▶ **Extracted entries**:

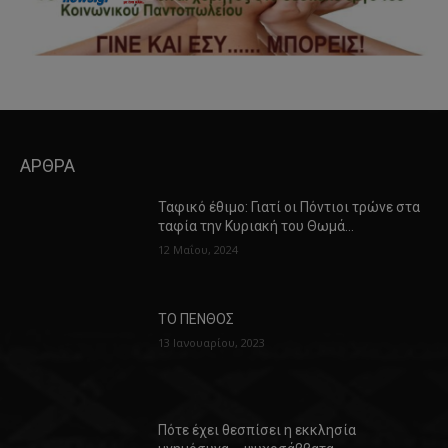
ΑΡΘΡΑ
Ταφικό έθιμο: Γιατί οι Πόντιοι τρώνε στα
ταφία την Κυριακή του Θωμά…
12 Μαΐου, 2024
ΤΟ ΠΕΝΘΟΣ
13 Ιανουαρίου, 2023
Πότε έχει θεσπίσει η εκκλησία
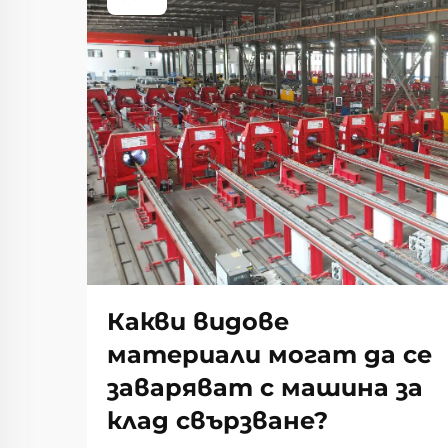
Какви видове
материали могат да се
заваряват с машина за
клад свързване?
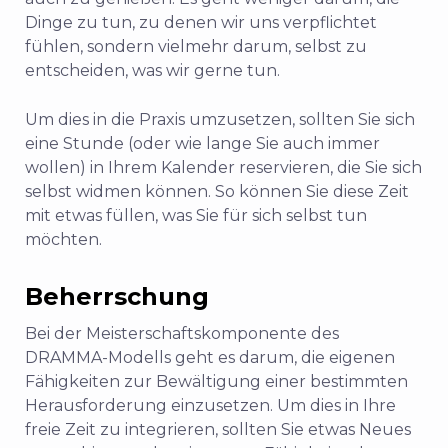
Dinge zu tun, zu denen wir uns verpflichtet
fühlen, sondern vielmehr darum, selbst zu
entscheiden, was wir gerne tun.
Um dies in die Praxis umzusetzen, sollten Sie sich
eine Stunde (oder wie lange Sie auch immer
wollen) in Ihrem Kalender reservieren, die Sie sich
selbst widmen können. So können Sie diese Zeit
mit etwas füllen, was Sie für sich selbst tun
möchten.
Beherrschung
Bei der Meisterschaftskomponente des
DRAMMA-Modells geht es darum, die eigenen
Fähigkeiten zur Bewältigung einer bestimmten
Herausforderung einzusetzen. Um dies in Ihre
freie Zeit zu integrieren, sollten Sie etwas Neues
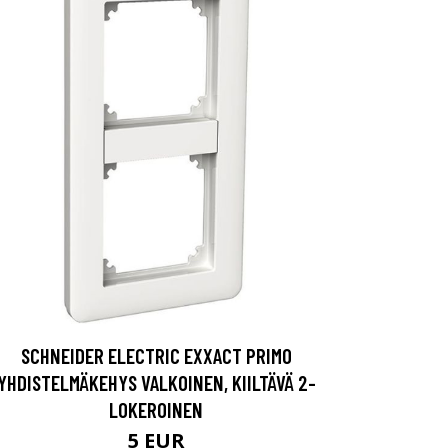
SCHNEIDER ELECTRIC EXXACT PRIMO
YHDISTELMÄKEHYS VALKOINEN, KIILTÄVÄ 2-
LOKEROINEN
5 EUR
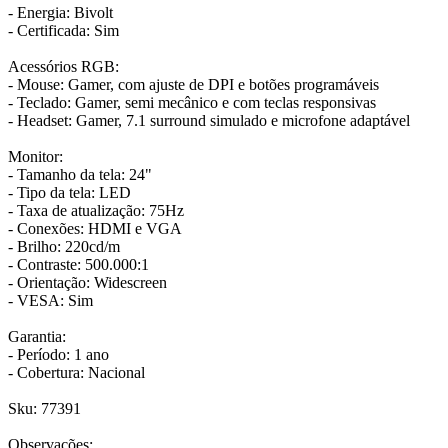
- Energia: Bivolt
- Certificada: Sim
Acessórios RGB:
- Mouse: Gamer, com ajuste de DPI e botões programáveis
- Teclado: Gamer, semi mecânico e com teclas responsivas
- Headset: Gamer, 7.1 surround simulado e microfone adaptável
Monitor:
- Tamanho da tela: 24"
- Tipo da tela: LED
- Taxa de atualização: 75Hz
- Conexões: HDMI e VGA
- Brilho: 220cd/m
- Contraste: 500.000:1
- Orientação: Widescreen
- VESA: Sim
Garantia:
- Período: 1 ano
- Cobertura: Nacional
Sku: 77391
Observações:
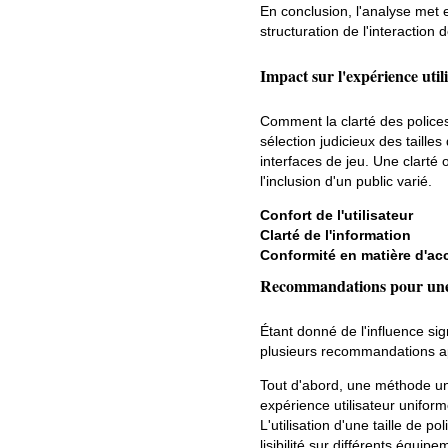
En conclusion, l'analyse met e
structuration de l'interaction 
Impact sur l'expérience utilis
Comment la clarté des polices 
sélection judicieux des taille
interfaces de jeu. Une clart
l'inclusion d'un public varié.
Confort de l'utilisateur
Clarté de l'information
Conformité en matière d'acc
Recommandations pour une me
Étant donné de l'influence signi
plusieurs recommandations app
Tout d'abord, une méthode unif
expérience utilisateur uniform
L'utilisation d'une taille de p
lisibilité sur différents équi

...

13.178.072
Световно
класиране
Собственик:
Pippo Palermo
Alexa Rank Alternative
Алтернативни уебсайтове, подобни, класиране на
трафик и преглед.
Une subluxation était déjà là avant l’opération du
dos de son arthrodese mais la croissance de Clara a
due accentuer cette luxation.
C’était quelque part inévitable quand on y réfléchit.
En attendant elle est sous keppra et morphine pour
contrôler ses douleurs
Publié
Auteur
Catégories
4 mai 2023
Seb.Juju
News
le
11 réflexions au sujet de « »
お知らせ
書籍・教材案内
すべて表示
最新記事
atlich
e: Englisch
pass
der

* * *

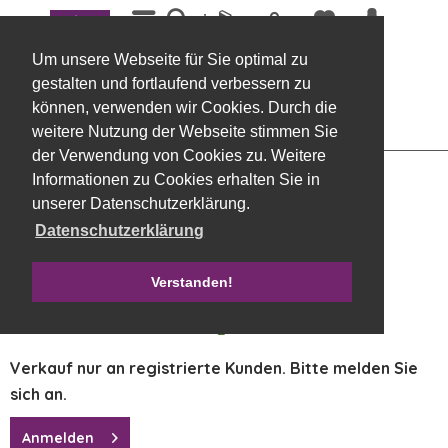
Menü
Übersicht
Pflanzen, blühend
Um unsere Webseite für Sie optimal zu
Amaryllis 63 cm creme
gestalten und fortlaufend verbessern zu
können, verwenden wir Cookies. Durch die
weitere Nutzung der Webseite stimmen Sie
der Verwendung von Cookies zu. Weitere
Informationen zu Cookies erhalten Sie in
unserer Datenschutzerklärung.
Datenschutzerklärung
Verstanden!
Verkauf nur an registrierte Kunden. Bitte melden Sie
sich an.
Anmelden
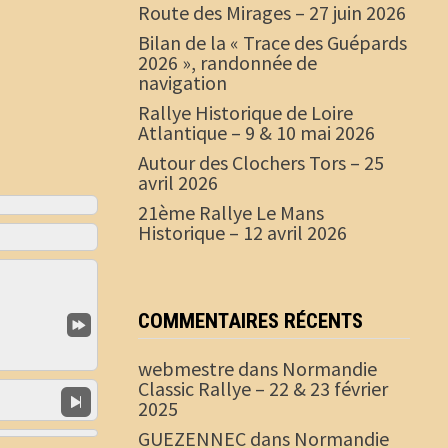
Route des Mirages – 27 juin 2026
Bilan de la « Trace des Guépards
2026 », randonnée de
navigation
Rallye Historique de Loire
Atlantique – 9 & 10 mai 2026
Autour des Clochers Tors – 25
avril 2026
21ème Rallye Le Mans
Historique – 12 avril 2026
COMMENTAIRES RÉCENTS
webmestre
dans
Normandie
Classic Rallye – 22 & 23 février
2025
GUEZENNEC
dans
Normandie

▶ **Problem statement**:
Each line of the material above that holds "taille" counts once; give the total and nothing else.

▶ **Answer for the task**:
2